# Replace or sister floor joists



## Gary in WA (Mar 11, 2009)

Can you sister on the good board side and add a double hanger cutting the original joist end back making room for the hanger, using through bolts?

Gary


----------



## WillK (Aug 29, 2010)

As much as I'd like to map out the state of my structure so I can have a complete picture of what I'm dealing with, every time I try to do that I find something that holds my attention because I study it until I'm too tired and/or overwhelmed to keep up a consistent effort to get through the whole crawlspace.. I'm kind of taking it as one section at a time, but I'm also going to be forced to deal with all of these joists since I'm putting in a new beam that supports all of them for the full length of the house.

So with that said, I made a diagram illustrating as much as I know about what's what at this point.

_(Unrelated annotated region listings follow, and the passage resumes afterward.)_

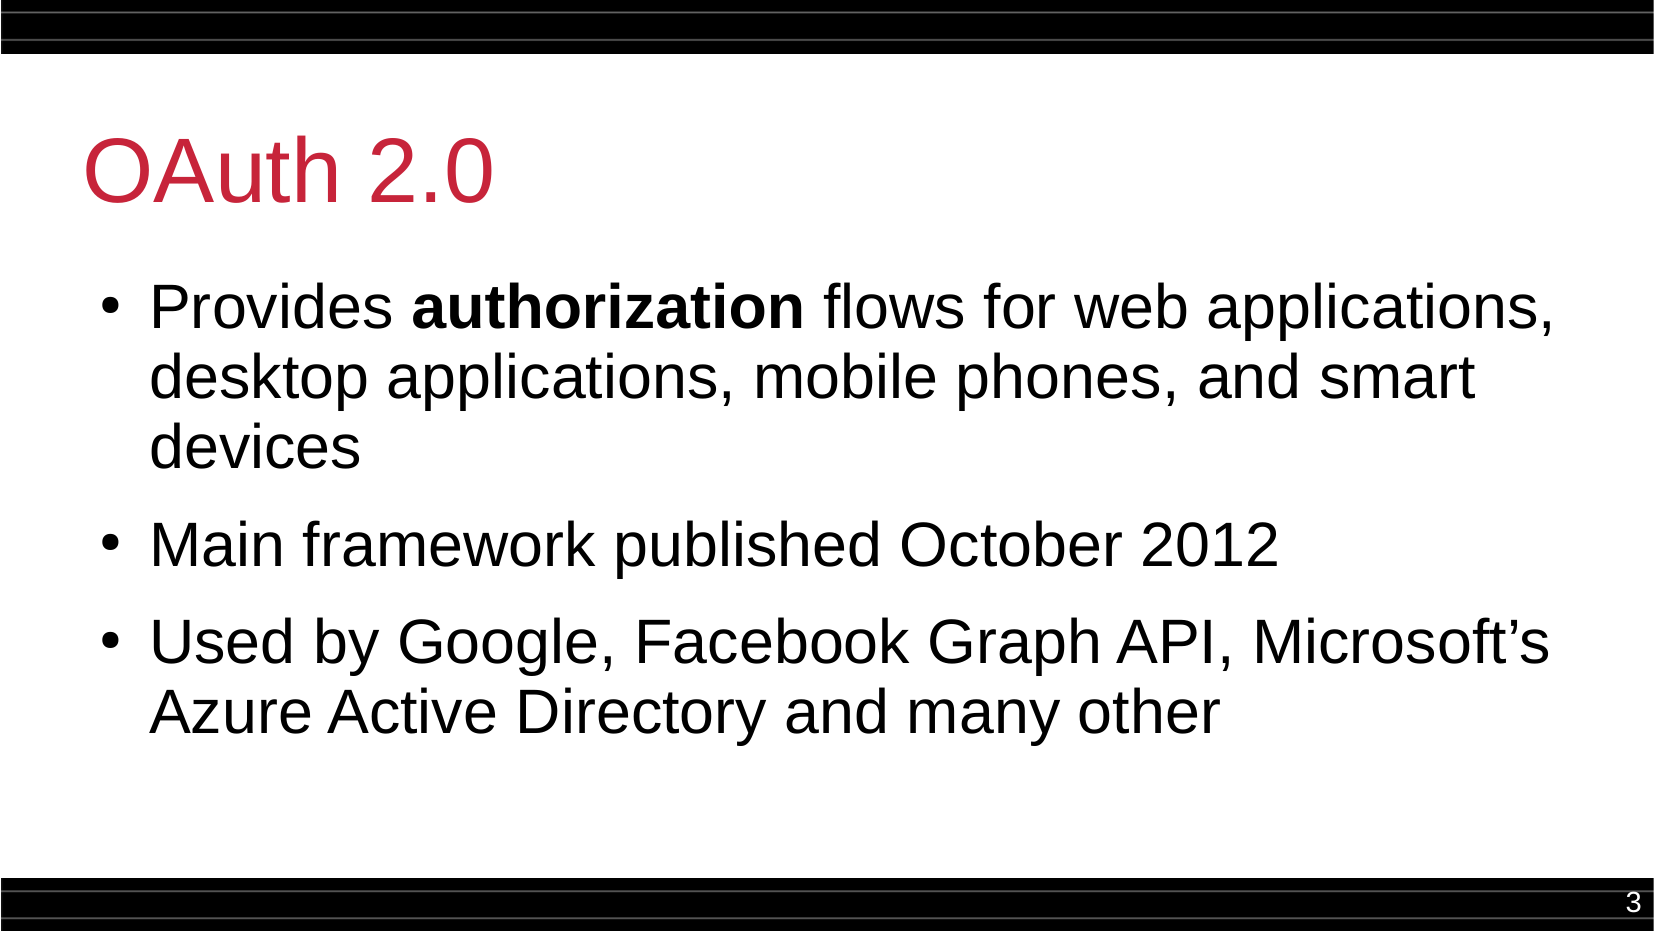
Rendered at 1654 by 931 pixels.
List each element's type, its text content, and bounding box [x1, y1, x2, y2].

title OAuth 2.0 [82, 92, 1571, 249]
list Provides authorization flows for web applications, desktop applications, mobile phones, and smart devices Main framework published October 2012 Used by Google, Facebook Graph API, Microsoft’s Azure Active Directory and many other [82, 271, 1571, 758]
picture [1, 0, 1654, 54]
picture [1, 878, 1654, 931]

The problem is that I assume I would ideally want to be able to nail a new sister to some board that is good along its full length. I don't have such an entity, the older joist that has the rot on one end will not provide attachment at the exterior end, and the newer sister doesn't provide anything to connect to at the center beam - or anywhere near the center beam.


----------



## Underdog (Sep 4, 2009)

Do you need joist hangers because you are going to remove the built-up wood supports (are those stacked 2x6's really the extent of your foundation?!) at the end of the joists? You _may_ not need joist hangers because you should be allowed to have a small length of your floor joist act as a cantilever. But this all depends on where you live and how far your new 2x10 beam will be from the end of your floor joists. How far from the end of the joists is your engineer telling you to install the new 2x10 beam? Also, your engineer should be able to tell you if you need hangers.

If I were doing the work at my house, I would leave the existing floor joists in place as long as there was not a insect issue. I'd leave them for two reasons: 1) reducing the amount of work by not having to remove them, and 2) there may be seams in the subfloor that are supported at those existing joists. 

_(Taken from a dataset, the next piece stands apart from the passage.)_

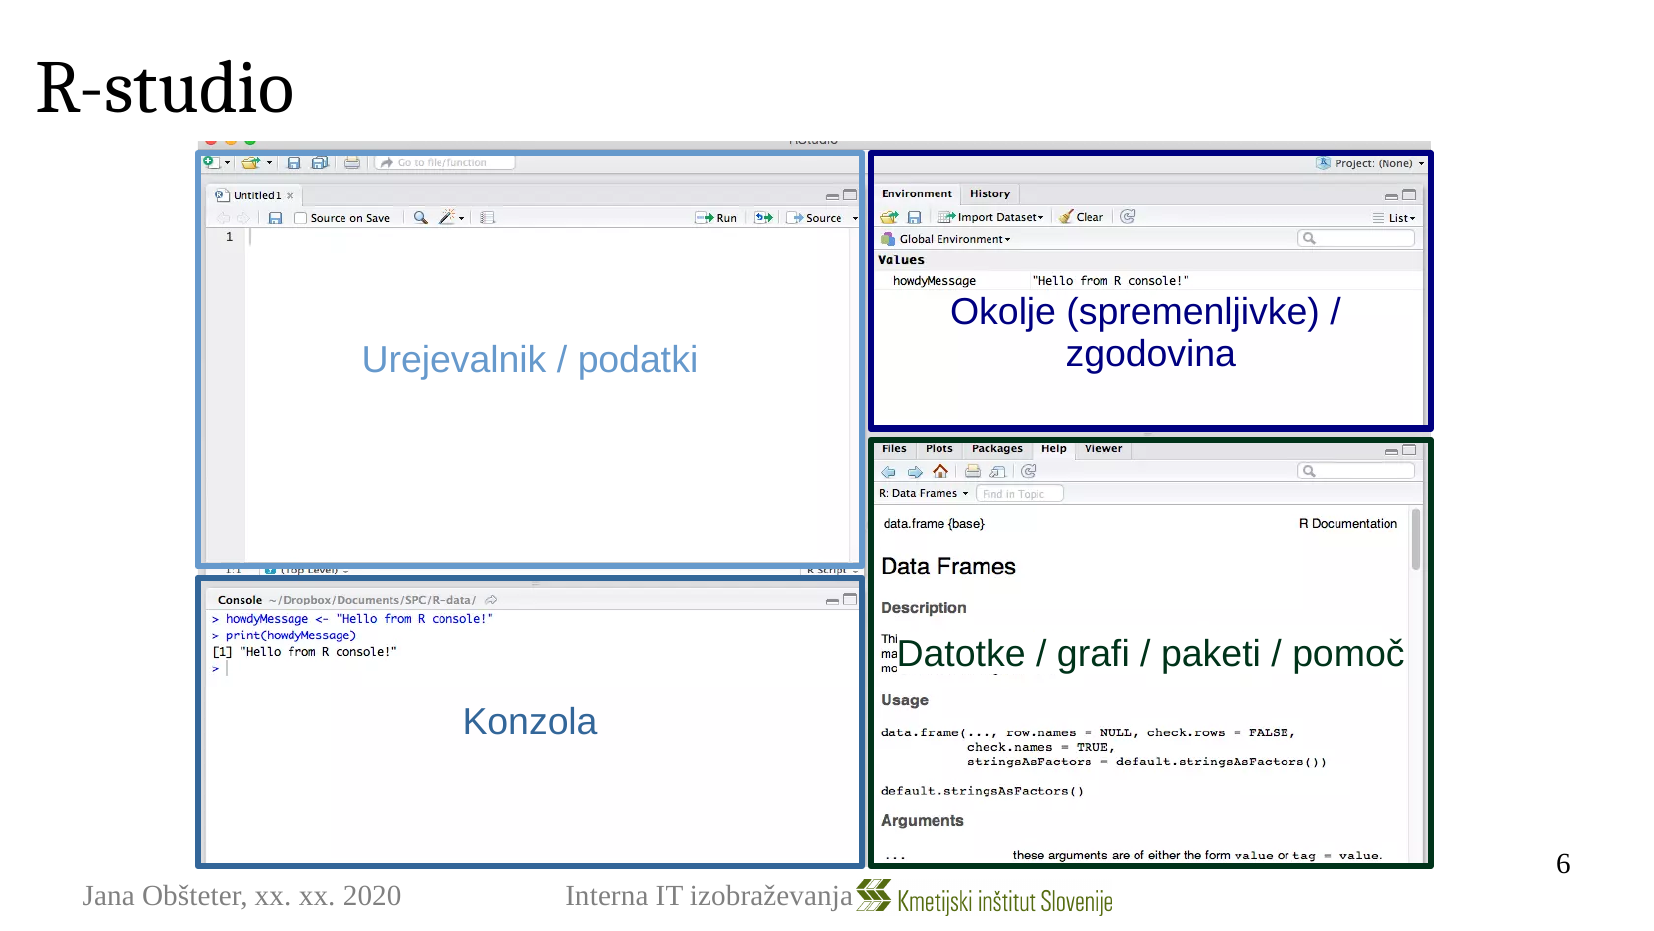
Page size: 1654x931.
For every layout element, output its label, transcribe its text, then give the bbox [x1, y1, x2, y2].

I would also run new joists from the exterior wall to the center support if possible and not worry so much about only sistering the rotted portion of the old joists.


----------



## WillK (Aug 29, 2010)

The diagram shows what is currently existing, what I plan on doing is sistering 2x8 onto the existing 2x6 joists. My planned use of hangers was based on the presumption that I would need to have the existing 2x6 joists bearing on the new beams, therefore the 2x8's would need to be notched and the joists are to support the 2x8's at the notch.

I'm leaning towards setting new beams so that the 2x8's bear on the beams without notching. To make up the difference to support the 2x6's I would add 2x4 lumber between the 2x6 and the beam (rip the 4" dimension down to 1 3/4")


----------



## luckattack (Mar 8, 2011)

Looks like someone had discovered the rot and sistered the joist to the existing thus preventing a failure from occuring. If I were you, I would sister on another 2x6 to the side without the sistered joist. This is the method with the least amount of work. I wouldn't notch a 2x8, too much trouble when a 2x6 would work.


----------



## WillK (Aug 29, 2010)

I forgot I had meant to respond...

That would work if the rotted joists were the end of the story, but really it's just the beginning of a big remodel. I'm starting by establishing a sound platform under the first story onto which I can re-establish solid level floors. On top of that I will be building new bathroom and kitchens in a rearranged first floor designed to provide load bearing walls to support a full second floor with 3 bedrooms and a bathroom where currently I have a half second floor with 2 bedrooms only whose floors are sagging from overspanned joists held up by an overspanned ceiling beam (triple 2x6 which has been sistered into a five-tuple 2x6, one end of which is supported by a "load bearing" wall which runs parallel to floor joists and is between joists, the other end of which is going to a walk-through openning which I have doubts that it has a properly sized header, although it doesn't have sagging so this may actually be one of few things done right)


----------